> [AIM OF THE EXERCISE]:
Rewrite the rows below, replacing each "pose" with "camera" and keeping everything else the same.

Dataset entries:

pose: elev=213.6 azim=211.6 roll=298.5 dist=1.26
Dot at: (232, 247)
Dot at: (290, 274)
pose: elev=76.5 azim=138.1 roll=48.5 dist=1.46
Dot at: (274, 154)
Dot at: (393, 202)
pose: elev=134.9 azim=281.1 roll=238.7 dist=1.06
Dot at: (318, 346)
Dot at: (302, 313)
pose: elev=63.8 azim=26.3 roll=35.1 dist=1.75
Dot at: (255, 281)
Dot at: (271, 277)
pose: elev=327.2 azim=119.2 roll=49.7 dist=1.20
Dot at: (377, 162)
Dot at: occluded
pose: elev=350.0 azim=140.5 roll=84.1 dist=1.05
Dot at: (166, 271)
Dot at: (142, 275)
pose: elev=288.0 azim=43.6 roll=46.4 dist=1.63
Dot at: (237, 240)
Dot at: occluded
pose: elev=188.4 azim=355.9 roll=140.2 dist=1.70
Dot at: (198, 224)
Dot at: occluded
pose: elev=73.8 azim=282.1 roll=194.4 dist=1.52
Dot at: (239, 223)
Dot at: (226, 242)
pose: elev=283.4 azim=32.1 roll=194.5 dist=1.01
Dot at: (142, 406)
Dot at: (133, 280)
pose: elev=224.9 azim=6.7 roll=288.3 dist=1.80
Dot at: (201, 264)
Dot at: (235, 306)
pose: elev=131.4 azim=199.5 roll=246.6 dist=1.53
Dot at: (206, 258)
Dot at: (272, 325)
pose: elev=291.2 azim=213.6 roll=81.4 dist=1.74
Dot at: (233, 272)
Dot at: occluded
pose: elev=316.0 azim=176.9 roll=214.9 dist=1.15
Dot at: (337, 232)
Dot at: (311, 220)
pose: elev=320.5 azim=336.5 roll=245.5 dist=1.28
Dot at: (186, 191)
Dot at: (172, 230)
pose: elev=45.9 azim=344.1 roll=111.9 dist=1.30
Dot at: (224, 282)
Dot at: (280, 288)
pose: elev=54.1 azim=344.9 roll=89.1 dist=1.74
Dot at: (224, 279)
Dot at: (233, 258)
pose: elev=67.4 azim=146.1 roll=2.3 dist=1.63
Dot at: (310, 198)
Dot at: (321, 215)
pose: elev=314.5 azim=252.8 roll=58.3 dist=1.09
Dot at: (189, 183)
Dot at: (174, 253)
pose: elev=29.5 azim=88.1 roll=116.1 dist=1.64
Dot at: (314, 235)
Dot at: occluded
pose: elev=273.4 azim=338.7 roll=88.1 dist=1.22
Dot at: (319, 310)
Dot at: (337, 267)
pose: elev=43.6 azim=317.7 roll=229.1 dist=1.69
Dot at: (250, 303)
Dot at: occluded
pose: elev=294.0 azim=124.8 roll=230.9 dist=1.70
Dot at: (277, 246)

> [IN RESPONSE]:
camera: elev=213.6 azim=211.6 roll=298.5 dist=1.26
Dot at: (232, 247)
Dot at: (290, 274)
camera: elev=76.5 azim=138.1 roll=48.5 dist=1.46
Dot at: (274, 154)
Dot at: (393, 202)
camera: elev=134.9 azim=281.1 roll=238.7 dist=1.06
Dot at: (318, 346)
Dot at: (302, 313)
camera: elev=63.8 azim=26.3 roll=35.1 dist=1.75
Dot at: (255, 281)
Dot at: (271, 277)
camera: elev=327.2 azim=119.2 roll=49.7 dist=1.20
Dot at: (377, 162)
Dot at: occluded
camera: elev=350.0 azim=140.5 roll=84.1 dist=1.05
Dot at: (166, 271)
Dot at: (142, 275)
camera: elev=288.0 azim=43.6 roll=46.4 dist=1.63
Dot at: (237, 240)
Dot at: occluded
camera: elev=188.4 azim=355.9 roll=140.2 dist=1.70
Dot at: (198, 224)
Dot at: occluded
camera: elev=73.8 azim=282.1 roll=194.4 dist=1.52
Dot at: (239, 223)
Dot at: (226, 242)
camera: elev=283.4 azim=32.1 roll=194.5 dist=1.01
Dot at: (142, 406)
Dot at: (133, 280)
camera: elev=224.9 azim=6.7 roll=288.3 dist=1.80
Dot at: (201, 264)
Dot at: (235, 306)
camera: elev=131.4 azim=199.5 roll=246.6 dist=1.53
Dot at: (206, 258)
Dot at: (272, 325)
camera: elev=291.2 azim=213.6 roll=81.4 dist=1.74
Dot at: (233, 272)
Dot at: occluded
camera: elev=316.0 azim=176.9 roll=214.9 dist=1.15
Dot at: (337, 232)
Dot at: (311, 220)
camera: elev=320.5 azim=336.5 roll=245.5 dist=1.28
Dot at: (186, 191)
Dot at: (172, 230)
camera: elev=45.9 azim=344.1 roll=111.9 dist=1.30
Dot at: (224, 282)
Dot at: (280, 288)
camera: elev=54.1 azim=344.9 roll=89.1 dist=1.74
Dot at: (224, 279)
Dot at: (233, 258)
camera: elev=67.4 azim=146.1 roll=2.3 dist=1.63
Dot at: (310, 198)
Dot at: (321, 215)
camera: elev=314.5 azim=252.8 roll=58.3 dist=1.09
Dot at: (189, 183)
Dot at: (174, 253)
camera: elev=29.5 azim=88.1 roll=116.1 dist=1.64
Dot at: (314, 235)
Dot at: occluded
camera: elev=273.4 azim=338.7 roll=88.1 dist=1.22
Dot at: (319, 310)
Dot at: (337, 267)
camera: elev=43.6 azim=317.7 roll=229.1 dist=1.69
Dot at: (250, 303)
Dot at: occluded
camera: elev=294.0 azim=124.8 roll=230.9 dist=1.70
Dot at: (277, 246)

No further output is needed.